● REQUIRED WORK
All of the records that follow need to be copied word for word, without the pictures.

+++ SOURCE RECORDS +++

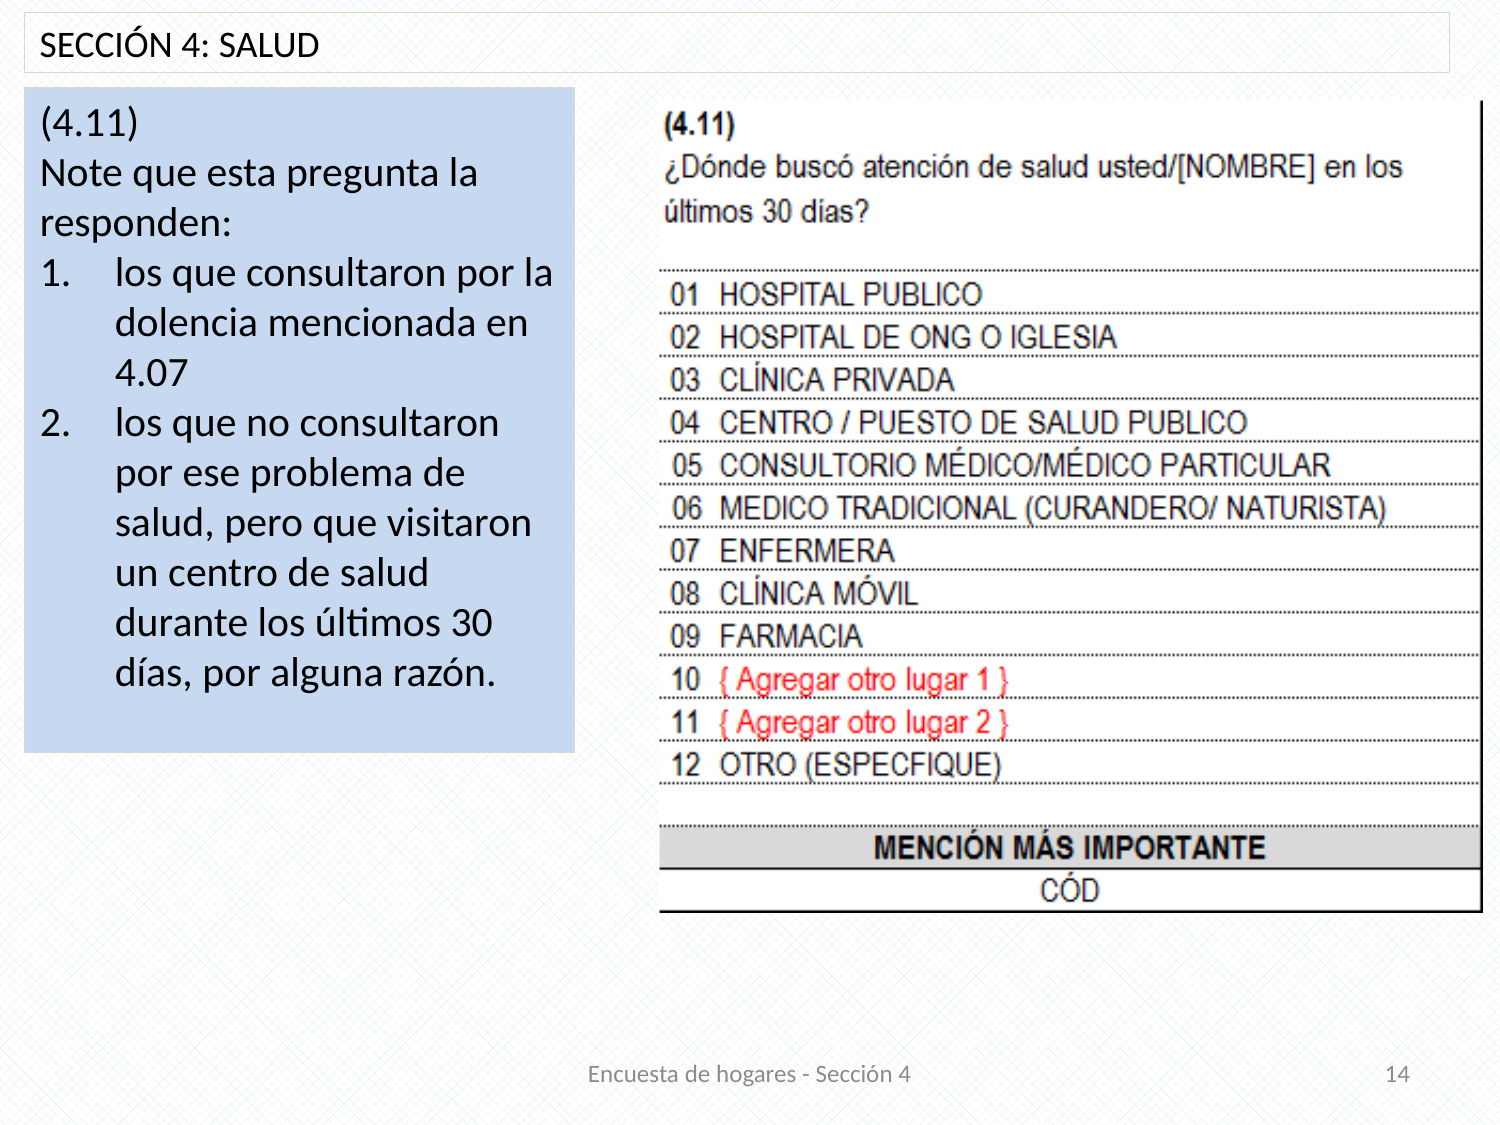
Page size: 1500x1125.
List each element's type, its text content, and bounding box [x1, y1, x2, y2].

slide_number 14 [1074, 1042, 1425, 1103]
text_box (4.11) Note que esta pregunta la responden: los que consultaron por la dolencia mencionada en 4.07 los que no consultaron por ese problema de salud, pero que visitaron un centro de salud durante los últimos 30 días, por alguna razón. [24, 87, 575, 753]
footer Encuesta de hogares - Sección 4 [512, 1042, 988, 1103]
text_box SECCIÓN 4: SALUD [24, 12, 1450, 73]
picture [658, 98, 1484, 913]
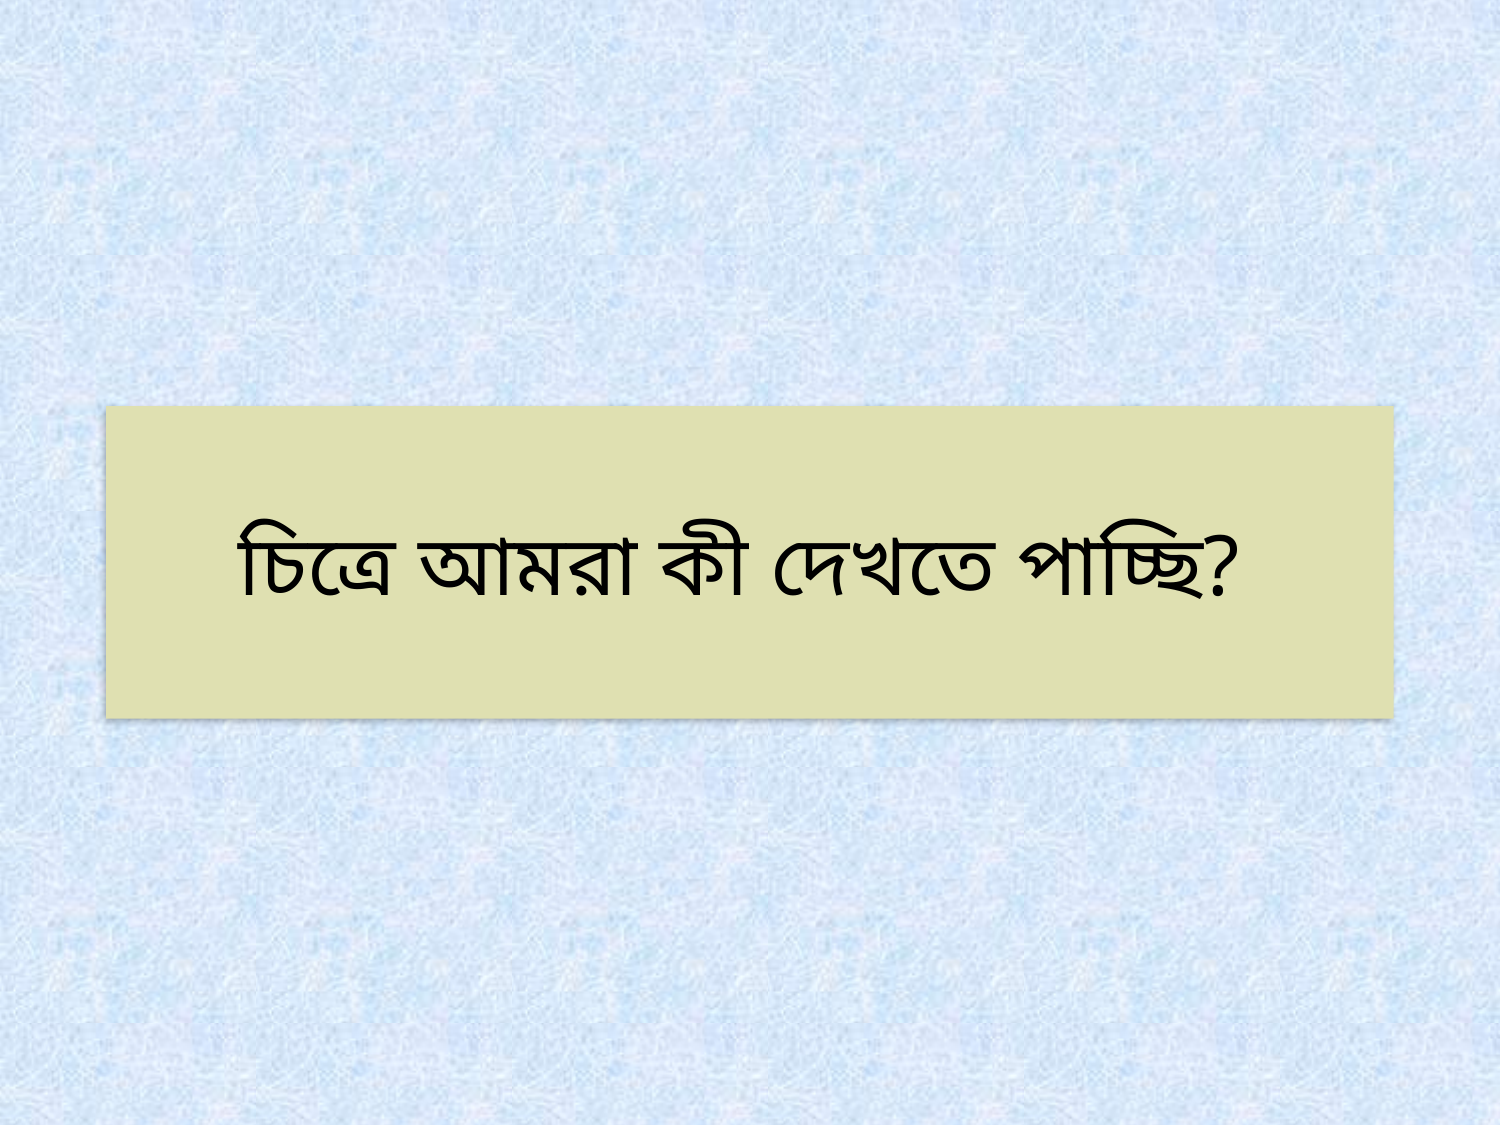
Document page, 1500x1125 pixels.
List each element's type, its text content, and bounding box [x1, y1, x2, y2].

+++

● ANSWER BOX
Page size: 1500x1125.
List each element's type, its text content, and bounding box [x1, y1, x2, y2].

slide_number 14 [1074, 1042, 1425, 1103]
text_box (4.11) Note que esta pregunta la responden: los que consultaron por la dolencia mencionada en 4.07 los que no consultaron por ese problema de salud, pero que visitaron un centro de salud durante los últimos 30 días, por alguna razón. [24, 87, 575, 753]
footer Encuesta de hogares - Sección 4 [512, 1042, 988, 1103]
text_box SECCIÓN 4: SALUD [24, 12, 1450, 73]
picture [658, 98, 1484, 913]
Document page, 1500x1125 pixels.
List each element's type, its text content, and bounding box [x1, y1, x2, y2].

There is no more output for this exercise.